Exercise instructions:
a) From the Fofana biography, set down everything from "Club career" down to "an unused substitute.".
b) Answer these from the Fofana biography:
(i) Which two local clubs did Fofana play youth football with?
(ii) On what date did he sign with Club Brugge?
(iii) How many appearances did he make for Club NXT in 2020–21?
c) List every football club named in the Fofana biography.

*** Excerpted passage

Ibrahima Breze Fofana (born 15 August 2002) is a Guinean footballer who plays as a central midfielder for Hammarby IF in Allsvenskan.

Early life
Born and raised in Conakry, Guinea, Fofana played youth football with local clubs FC Atouga and Diamants de Guinee.

Club career

Club Brugge
On 17 September 2020, following a successful trial, Fofana signed a three-year contract with Club Brugge in the Belgian First Division A. In 2020–21, Fofana made nine appearances for the club's reserve team Club NXT, competing in the second tier First Division B. He was regularly called up to train and play friendlies with the first-team squad, but failed to make any competitive appearances for Club Brugge. In late February 2021, Fofana sat on the bench in both legs against Dynamo Kyiv in the Europa League's round of 16, but remained an unused substitute.

******
*** Given data

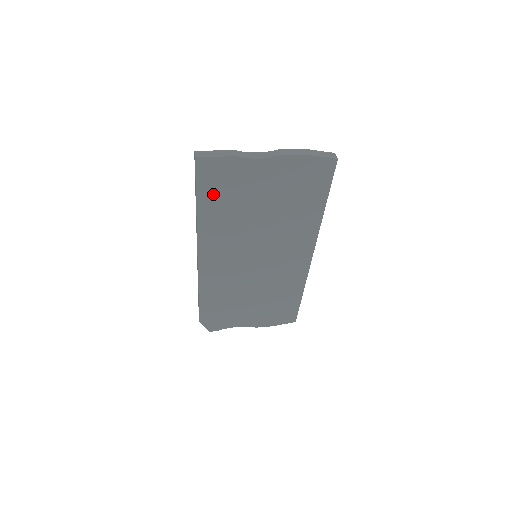
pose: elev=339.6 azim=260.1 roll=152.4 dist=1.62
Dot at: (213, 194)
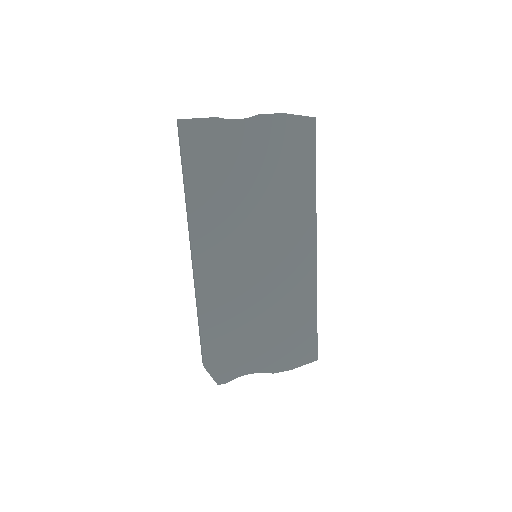
Dot at: (200, 166)
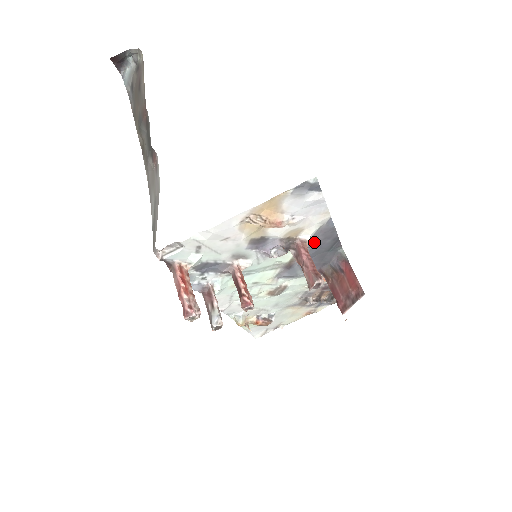
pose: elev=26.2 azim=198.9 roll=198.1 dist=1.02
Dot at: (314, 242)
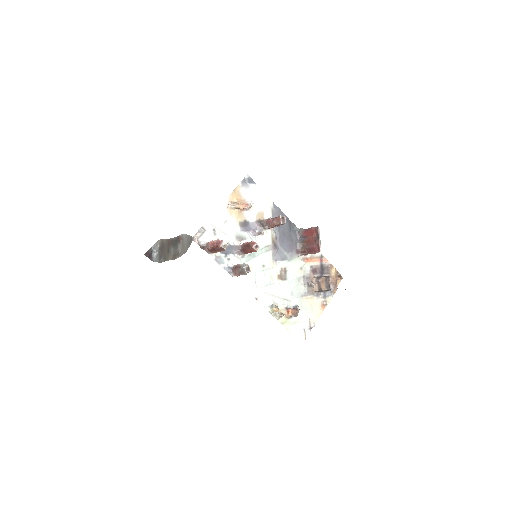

******

Solutions by task:
a)
Club career

Club Brugge
On 17 September 2020, following a successful trial, Fofana signed a three-year contract with Club Brugge in the Belgian First Division A. In 2020–21, Fofana made nine appearances for the club's reserve team Club NXT, competing in the second tier First Division B. He was regularly called up to train and play friendlies with the first-team squad, but failed to make any competitive appearances for Club Brugge. In late February 2021, Fofana sat on the bench in both legs against Dynamo Kyiv in the Europa League's round of 16, but remained an unused substitute.

b)
(i) FC Atouga and Diamants de Guinee
(ii) 17 September 2020
(iii) Nine

c)
Hammarby IF
FC Atouga
Diamants de Guinee
Club Brugge
Club NXT
Dynamo Kyiv